TASK DETAILS.
Go over the data and copy out each line with "read" in it.

WORKING DATA.
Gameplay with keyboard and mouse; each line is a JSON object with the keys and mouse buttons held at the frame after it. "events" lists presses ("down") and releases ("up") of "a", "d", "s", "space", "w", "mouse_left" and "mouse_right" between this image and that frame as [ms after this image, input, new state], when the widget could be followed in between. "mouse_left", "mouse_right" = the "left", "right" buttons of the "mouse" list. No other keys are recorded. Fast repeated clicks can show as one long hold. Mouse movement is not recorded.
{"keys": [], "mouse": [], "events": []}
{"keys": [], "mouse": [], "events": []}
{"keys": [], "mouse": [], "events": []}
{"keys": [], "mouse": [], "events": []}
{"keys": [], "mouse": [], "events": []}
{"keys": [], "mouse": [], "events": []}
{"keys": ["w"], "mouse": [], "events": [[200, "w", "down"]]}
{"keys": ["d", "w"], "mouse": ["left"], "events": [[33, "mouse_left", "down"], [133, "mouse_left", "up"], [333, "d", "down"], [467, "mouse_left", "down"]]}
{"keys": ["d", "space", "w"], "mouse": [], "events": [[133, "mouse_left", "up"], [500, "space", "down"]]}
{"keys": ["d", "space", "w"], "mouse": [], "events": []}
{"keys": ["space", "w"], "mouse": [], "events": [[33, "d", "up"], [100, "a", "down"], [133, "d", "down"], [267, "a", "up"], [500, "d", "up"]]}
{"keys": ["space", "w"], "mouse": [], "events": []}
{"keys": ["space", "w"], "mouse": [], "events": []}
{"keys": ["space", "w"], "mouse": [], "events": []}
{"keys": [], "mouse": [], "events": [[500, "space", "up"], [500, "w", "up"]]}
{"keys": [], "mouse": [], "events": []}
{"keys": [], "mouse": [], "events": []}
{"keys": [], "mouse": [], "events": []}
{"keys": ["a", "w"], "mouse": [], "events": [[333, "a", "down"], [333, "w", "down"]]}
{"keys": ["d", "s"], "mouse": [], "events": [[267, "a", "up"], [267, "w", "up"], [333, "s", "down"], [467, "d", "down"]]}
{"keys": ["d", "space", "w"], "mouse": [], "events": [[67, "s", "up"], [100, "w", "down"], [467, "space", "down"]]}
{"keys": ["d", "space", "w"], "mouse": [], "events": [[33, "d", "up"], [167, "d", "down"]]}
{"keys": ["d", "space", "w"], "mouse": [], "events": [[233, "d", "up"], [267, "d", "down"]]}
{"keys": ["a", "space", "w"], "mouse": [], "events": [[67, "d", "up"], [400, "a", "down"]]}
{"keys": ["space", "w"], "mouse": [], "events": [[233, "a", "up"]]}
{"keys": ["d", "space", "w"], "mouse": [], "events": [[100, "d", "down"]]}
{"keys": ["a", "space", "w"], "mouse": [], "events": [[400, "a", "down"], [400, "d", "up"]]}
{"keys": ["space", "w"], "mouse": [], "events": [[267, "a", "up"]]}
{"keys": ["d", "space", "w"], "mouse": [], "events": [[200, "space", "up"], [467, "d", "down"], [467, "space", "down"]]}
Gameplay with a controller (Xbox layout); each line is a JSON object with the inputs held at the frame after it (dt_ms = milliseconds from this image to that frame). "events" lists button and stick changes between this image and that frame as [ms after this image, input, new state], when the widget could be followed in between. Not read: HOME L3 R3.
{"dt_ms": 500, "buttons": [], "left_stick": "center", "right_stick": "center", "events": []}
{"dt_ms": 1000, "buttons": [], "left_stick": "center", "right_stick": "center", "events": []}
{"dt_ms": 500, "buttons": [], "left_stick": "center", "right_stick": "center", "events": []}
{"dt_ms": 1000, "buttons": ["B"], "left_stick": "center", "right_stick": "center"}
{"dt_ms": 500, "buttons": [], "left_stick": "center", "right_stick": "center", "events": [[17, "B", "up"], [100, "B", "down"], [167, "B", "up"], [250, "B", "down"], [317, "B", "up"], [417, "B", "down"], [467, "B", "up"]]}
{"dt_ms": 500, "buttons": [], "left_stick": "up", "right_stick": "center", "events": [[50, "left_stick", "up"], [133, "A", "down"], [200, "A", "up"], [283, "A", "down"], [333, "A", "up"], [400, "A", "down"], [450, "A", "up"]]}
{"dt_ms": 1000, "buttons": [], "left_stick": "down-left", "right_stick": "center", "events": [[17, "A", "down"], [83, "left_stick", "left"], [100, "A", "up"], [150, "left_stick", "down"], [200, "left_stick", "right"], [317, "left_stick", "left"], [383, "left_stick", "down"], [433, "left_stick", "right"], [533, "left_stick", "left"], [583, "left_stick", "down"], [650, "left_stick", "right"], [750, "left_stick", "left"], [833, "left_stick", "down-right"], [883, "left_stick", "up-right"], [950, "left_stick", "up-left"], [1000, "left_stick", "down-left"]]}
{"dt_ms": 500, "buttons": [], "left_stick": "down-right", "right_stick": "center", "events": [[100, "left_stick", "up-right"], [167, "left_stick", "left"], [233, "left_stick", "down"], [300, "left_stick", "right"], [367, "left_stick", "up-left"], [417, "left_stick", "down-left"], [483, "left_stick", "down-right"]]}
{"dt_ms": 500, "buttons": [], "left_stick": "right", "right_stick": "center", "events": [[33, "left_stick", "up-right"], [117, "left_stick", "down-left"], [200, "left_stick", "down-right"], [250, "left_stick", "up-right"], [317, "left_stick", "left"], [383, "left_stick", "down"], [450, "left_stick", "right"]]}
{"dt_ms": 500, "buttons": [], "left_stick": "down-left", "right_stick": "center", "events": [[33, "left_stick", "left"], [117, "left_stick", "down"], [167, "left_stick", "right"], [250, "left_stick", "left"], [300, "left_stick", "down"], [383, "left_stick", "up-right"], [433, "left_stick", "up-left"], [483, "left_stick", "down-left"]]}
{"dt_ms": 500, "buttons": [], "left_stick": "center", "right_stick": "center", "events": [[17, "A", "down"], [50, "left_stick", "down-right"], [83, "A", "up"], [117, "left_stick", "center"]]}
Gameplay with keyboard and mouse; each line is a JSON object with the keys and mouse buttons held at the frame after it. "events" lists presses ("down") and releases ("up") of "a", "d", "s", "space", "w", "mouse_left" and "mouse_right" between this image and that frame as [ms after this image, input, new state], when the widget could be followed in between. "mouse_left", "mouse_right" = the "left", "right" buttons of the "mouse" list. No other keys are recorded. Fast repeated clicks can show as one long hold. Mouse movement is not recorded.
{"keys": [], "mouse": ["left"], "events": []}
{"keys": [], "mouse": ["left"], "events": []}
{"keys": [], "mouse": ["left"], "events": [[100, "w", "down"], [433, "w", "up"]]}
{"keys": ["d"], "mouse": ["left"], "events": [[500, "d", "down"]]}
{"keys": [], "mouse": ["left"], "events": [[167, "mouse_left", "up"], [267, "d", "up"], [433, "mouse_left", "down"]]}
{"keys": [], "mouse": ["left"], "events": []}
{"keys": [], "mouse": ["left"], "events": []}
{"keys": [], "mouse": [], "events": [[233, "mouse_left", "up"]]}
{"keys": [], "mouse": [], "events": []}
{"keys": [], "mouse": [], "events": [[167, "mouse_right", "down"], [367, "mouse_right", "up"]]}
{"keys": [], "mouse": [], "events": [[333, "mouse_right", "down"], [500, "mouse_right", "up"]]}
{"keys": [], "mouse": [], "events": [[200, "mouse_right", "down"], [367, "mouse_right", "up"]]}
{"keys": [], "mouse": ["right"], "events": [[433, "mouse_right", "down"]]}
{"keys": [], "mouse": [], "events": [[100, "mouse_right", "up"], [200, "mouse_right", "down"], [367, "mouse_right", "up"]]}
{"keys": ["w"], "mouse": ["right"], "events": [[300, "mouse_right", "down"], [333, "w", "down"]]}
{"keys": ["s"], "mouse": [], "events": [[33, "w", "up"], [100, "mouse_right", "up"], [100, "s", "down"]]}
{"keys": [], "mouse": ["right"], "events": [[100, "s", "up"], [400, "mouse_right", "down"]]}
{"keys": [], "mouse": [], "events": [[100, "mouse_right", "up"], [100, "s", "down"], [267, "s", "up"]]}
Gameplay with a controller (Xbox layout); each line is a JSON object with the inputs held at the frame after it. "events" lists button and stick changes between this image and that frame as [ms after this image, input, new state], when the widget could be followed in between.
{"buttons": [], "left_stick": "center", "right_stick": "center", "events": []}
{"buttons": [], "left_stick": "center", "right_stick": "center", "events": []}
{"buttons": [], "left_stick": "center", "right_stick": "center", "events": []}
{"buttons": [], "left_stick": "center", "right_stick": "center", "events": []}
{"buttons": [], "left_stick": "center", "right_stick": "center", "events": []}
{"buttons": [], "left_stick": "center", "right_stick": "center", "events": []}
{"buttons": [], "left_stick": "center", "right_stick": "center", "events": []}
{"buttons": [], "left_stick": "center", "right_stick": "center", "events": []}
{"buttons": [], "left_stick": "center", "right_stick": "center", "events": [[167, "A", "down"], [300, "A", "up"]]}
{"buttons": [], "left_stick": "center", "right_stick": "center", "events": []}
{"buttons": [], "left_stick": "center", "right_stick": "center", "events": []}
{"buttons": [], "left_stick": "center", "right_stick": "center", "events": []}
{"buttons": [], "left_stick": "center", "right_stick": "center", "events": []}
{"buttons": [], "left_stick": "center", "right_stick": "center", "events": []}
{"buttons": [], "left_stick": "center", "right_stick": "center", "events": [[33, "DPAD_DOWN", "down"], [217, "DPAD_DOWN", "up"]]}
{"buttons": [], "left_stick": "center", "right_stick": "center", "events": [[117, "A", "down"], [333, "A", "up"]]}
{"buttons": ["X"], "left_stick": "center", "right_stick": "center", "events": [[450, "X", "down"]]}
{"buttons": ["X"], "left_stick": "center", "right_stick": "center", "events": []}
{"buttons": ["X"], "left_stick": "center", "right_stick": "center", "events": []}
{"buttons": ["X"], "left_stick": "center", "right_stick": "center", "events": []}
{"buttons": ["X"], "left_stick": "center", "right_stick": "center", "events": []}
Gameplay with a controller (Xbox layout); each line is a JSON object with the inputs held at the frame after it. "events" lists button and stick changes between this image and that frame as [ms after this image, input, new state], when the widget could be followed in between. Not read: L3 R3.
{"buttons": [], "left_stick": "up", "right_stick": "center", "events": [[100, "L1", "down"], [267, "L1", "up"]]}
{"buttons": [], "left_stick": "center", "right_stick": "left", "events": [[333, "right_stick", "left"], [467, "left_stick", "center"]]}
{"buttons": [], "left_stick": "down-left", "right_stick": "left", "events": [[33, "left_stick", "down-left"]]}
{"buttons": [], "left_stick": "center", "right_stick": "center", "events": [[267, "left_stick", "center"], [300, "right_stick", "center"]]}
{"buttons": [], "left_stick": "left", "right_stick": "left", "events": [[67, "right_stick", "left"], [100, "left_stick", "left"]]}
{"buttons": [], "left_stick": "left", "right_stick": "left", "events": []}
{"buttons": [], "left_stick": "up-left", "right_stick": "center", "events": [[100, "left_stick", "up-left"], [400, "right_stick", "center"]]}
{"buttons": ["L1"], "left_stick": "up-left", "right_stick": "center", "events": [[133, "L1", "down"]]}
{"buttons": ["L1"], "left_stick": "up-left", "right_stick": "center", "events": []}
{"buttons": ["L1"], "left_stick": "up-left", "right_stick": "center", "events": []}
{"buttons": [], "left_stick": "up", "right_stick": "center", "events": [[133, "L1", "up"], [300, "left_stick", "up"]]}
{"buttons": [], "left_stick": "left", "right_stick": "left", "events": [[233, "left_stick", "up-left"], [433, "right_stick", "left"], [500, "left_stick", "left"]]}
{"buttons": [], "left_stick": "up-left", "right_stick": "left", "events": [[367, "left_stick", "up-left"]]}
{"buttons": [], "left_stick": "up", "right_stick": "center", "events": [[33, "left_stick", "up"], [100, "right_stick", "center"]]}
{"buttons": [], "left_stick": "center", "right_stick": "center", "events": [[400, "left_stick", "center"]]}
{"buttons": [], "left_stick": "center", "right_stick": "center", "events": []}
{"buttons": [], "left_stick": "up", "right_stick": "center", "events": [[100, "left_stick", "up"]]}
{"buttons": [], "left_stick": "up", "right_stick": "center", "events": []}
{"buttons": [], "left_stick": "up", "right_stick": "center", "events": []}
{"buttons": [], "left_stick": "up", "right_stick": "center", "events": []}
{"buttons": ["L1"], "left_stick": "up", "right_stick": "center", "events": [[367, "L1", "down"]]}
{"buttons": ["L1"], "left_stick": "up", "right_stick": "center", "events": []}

ANSWER SPACE.
Gameplay with a controller (Xbox layout); each line is a JSON object with the inputs held at the frame after it (dt_ms = milliseconds from this image to that frame). "events" lists button and stick changes between this image and that frame as [ms after this image, input, new state], when the widget could be followed in between. Not read: HOME L3 R3.
Gameplay with a controller (Xbox layout); each line is a JSON object with the inputs held at the frame after it. "events" lists button and stick changes between this image and that frame as [ms after this image, input, new state], when the widget could be followed in between. Not read: L3 R3.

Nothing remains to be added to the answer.